Lift Us Up: Meet the Activists on the Front Lines of the Battle for Educational Justice in America
Democracy Now! recently looked at the criminalization of Black and brown students that has led to what is known as the school-to-prison pipeline. They spoke with a roundtable of community activists — including members of Schott grantee partners Journey for Justice Alliance and the Dignity in Schools Campaign — engaged in the fight to save schools and push for alternatives to punishment and privatization.

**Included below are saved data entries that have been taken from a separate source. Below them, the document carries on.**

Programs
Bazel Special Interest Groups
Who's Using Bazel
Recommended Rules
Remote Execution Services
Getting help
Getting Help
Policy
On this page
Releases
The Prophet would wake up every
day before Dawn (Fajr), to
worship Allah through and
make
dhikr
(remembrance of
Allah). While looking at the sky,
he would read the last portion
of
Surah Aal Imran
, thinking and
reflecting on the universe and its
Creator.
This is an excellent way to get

Their voices are highlighted in a new book titled “Lift Us Up, Don’t Push Us Out! Voices from the Front Lines of the Educational Justice Movement.” In Chicago, they spoke with
Jitu Brown, the national director of the Journey for Justice. In Washington, D.C., they spoke with Zakiya Sankara-Jabar, the co-founder of Racial Justice NOW! and field organizer for the Dignity in Schools Campaign. And in New York City, they spoke with high school teacher and restorative justice coordinator E.M. Eisen-Markowitz and Mark Warren, co-author of “Lift Us Up, Don’t Push Us Out!”

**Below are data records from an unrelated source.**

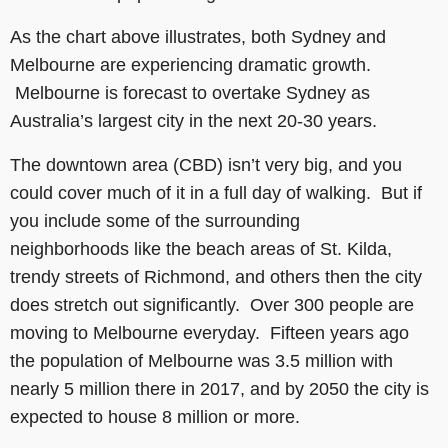
As the chart above illustrates, both Sydney and
Melbourne are experiencing dramatic growth.
Melbourne is forecast to overtake Sydney as
Australia’s largest city in the next 20-30 years.
The downtown area (CBD) isn’t very big, and you
could cover much of it in a full day of walking. But if
you include some of the surrounding
neighborhoods like the beach areas of St. Kilda,
trendy streets of Richmond, and others then the city
does stretch out significantly. Over 300 people are
moving to Melbourne everyday. Fifteen years ago
the population of Melbourne was 3.5 million with
nearly 5 million there in 2017, and by 2050 the city is
expected to house 8 million or more.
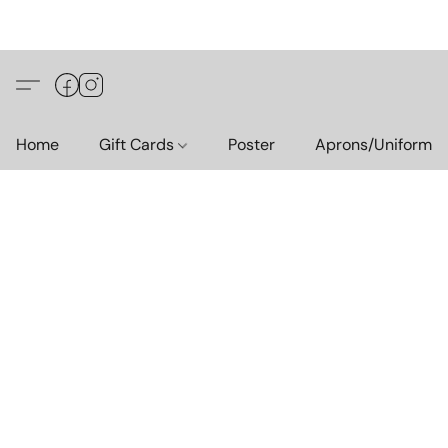
Home
Gift Cards
Poster
Aprons/Uniform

Jitu Brown underlined the clear link between school discipline policies, school underfunding, and larger structures of white supremacy in American society today: "I would just say that we don’t have a policy problem in public education. We have a values problem. There’s a belief system, that is rooted in the hatred of Black and brown children, that fuels education policy."
Zakiya Sankara-Jabar, who co-founded Racial Justice NOW! in Ohio, told her story of how she moved from a concerned parent of a young public school student into a community organizer. The long, difficult and largely unsung organizing work she and others have committed themselves to for many years has bore fruit. As she told Amy Goodman, "because of the work of working-class poor and working-class Black parents in the city of Dayton, Ohio just recently passed a law, House Bill 318, to ban most out-of-school pre-K-through-third-grade suspensions across the entire state."